What the task requires — Pull out every line in the items below that contains the string "just". Case counts.

Given records —
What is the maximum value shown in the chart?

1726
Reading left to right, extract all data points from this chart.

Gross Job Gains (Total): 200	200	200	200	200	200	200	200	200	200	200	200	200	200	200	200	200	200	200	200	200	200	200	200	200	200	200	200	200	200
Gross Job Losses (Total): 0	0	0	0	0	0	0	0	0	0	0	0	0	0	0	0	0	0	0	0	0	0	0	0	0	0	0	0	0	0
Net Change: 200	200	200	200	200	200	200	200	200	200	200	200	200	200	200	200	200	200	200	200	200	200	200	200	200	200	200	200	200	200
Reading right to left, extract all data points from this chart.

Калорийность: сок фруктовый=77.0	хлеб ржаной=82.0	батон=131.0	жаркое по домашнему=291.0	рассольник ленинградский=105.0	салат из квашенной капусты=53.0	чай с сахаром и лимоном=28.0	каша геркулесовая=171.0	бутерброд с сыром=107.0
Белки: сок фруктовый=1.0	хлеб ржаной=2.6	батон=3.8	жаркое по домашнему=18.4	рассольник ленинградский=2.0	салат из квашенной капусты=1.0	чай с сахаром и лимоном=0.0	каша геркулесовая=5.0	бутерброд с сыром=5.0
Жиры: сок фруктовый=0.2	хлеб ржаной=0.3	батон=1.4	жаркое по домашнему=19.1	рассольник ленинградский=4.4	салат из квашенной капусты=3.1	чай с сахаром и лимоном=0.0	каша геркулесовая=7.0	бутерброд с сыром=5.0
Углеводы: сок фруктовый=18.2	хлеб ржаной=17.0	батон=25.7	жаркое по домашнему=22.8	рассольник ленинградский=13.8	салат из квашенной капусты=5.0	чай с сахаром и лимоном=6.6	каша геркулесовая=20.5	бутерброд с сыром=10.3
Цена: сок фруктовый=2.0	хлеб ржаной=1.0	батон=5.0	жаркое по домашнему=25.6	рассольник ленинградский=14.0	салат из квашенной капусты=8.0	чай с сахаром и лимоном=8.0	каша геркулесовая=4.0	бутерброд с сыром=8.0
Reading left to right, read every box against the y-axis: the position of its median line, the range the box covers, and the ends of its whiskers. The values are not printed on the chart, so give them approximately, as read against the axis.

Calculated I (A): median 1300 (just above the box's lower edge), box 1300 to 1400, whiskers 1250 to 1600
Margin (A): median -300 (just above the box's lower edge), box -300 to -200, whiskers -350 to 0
---
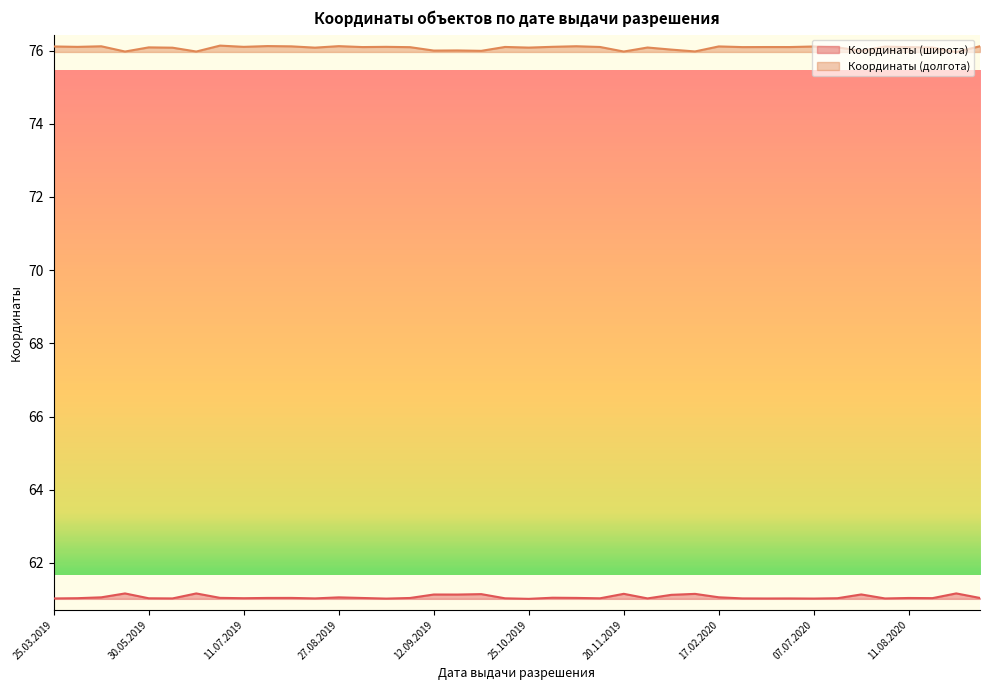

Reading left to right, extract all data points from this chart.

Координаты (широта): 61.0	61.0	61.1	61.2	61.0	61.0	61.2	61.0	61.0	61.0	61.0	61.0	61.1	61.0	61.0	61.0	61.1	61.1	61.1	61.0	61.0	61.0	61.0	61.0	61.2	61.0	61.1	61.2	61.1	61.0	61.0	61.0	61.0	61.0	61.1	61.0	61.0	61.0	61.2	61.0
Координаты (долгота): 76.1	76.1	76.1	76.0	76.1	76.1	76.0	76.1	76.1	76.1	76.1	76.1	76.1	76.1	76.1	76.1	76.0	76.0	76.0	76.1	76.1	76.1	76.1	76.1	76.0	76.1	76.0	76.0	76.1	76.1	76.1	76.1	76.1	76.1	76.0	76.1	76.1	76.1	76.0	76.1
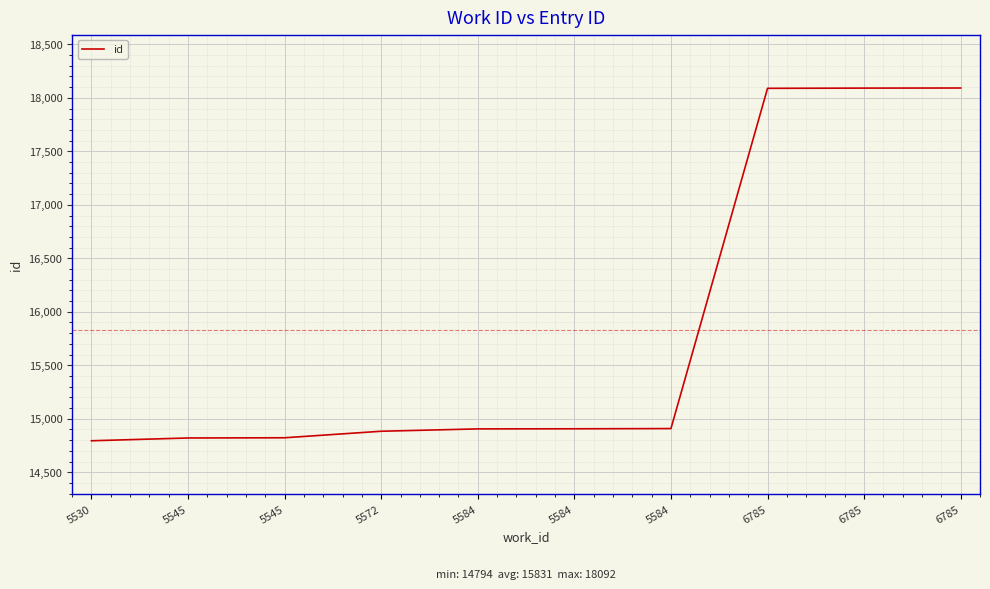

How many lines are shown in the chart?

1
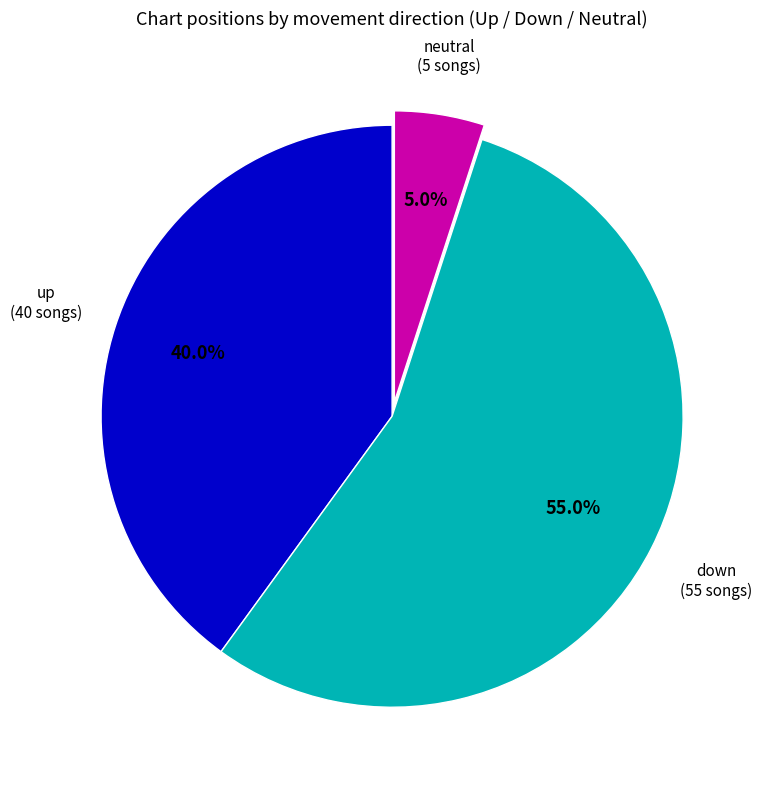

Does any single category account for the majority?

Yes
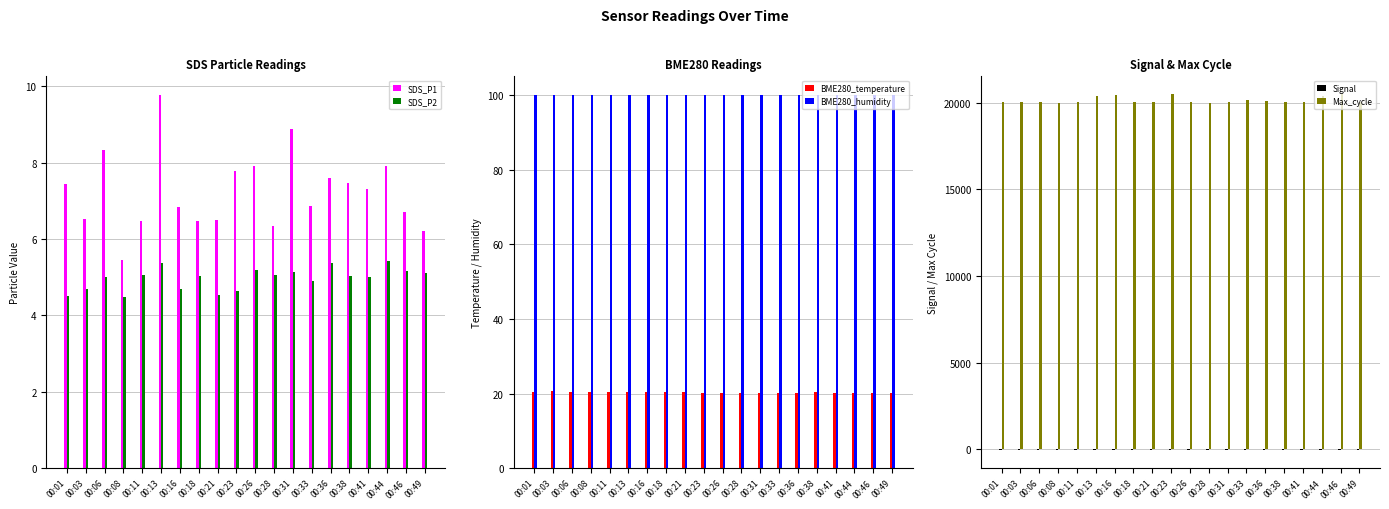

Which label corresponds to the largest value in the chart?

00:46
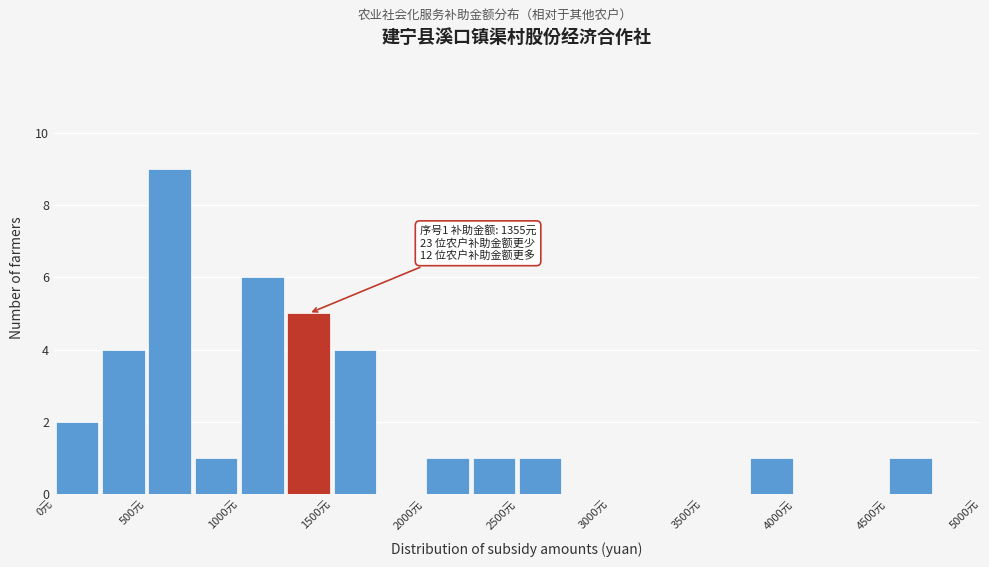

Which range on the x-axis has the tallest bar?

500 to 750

Exercise solution —
Calculated I (A): median 1300 (just above the box's lower edge), box 1300 to 1400, whiskers 1250 to 1600
Margin (A): median -300 (just above the box's lower edge), box -300 to -200, whiskers -350 to 0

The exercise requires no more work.